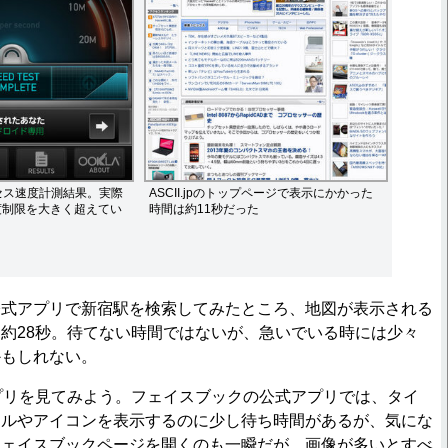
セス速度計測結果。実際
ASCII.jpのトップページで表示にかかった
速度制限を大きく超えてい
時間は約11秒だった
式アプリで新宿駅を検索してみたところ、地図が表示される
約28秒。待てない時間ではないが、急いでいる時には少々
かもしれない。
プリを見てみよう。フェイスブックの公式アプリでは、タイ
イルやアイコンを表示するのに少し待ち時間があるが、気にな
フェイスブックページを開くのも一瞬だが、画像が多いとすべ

* * * * * * * * *

=== ABOUT THIS EXERCISE ===
The pictures in the entries should be left out; output everything else exactly.

=== SOLUTION FOR THIS TASK ===
セス速度計測結果。実際
ASCII.jpのトップページで表示にかかった
速度制限を大きく超えてい
時間は約11秒だった
式アプリで新宿駅を検索してみたところ、地図が表示される
約28秒。待てない時間ではないが、急いでいる時には少々
かもしれない。
プリを見てみよう。フェイスブックの公式アプリでは、タイ
イルやアイコンを表示するのに少し待ち時間があるが、気にな
フェイスブックページを開くのも一瞬だが、画像が多いとすべ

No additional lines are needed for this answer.